A single number is needed: how many lines of the data hold the word "Anweisung".
=== Records ===
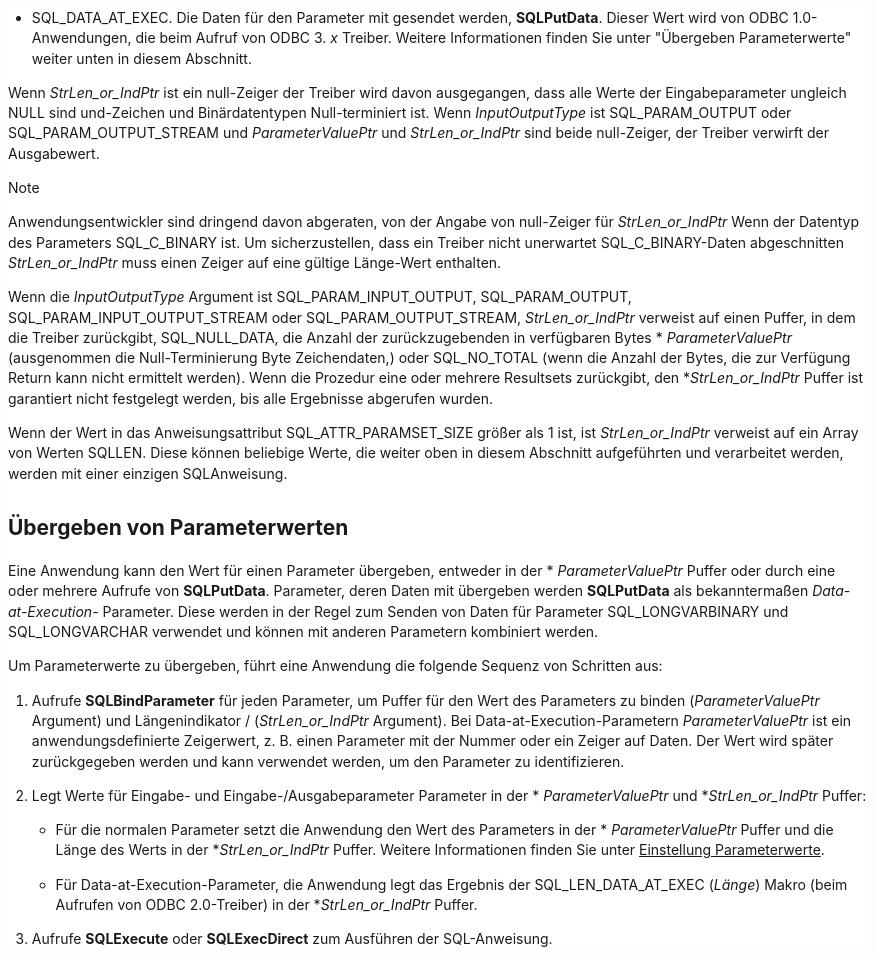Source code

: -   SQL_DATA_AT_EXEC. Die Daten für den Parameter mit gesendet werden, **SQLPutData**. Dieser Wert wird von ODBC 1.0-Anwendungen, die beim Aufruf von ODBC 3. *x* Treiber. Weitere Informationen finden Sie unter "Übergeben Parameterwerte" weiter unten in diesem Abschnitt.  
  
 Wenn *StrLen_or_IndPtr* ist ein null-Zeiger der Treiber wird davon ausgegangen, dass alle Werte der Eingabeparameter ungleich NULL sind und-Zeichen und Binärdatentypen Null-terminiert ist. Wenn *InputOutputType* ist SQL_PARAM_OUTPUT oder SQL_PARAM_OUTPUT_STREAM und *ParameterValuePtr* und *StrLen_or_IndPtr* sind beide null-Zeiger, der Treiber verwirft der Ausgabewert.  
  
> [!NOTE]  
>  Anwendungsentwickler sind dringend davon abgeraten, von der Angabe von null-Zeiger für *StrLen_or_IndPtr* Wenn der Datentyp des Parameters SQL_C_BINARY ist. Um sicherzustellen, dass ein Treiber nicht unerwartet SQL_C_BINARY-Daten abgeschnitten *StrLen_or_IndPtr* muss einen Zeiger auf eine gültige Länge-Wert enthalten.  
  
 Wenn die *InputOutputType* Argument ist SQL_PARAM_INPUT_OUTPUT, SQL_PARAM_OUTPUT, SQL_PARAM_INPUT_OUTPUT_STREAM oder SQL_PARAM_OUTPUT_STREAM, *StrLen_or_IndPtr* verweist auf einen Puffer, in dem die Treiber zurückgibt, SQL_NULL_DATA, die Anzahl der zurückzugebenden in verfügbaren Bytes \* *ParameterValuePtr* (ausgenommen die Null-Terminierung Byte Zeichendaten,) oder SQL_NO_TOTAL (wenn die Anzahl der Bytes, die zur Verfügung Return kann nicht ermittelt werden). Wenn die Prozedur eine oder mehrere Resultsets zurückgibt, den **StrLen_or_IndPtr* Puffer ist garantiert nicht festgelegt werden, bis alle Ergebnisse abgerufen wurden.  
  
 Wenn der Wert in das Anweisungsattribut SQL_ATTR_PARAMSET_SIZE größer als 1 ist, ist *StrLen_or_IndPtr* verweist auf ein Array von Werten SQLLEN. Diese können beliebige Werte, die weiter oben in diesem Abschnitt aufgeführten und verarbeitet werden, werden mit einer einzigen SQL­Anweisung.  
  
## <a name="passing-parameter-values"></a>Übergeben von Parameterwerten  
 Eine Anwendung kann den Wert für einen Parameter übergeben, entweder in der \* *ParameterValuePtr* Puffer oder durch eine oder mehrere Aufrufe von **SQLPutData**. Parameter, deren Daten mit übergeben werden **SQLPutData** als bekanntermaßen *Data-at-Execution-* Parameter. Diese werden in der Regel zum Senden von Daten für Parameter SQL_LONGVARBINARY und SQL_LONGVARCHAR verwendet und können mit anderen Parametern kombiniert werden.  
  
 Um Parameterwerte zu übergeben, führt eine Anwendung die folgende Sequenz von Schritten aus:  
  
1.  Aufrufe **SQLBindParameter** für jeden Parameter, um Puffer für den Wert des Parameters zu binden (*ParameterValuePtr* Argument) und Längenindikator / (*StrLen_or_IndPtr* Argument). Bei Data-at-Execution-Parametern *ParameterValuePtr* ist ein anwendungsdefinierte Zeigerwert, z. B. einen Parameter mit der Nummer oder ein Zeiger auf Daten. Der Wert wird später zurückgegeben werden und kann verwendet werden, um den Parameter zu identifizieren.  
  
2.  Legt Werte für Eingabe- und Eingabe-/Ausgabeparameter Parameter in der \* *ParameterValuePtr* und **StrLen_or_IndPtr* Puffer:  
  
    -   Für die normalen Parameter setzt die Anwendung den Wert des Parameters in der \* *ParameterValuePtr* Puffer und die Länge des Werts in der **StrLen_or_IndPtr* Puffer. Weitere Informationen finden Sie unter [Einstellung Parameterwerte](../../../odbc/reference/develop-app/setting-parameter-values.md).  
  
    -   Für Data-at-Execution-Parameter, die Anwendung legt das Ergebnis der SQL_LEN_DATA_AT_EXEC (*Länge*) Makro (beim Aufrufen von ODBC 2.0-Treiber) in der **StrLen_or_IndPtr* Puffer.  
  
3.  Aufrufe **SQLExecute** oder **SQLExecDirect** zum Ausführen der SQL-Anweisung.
===
Task output | 2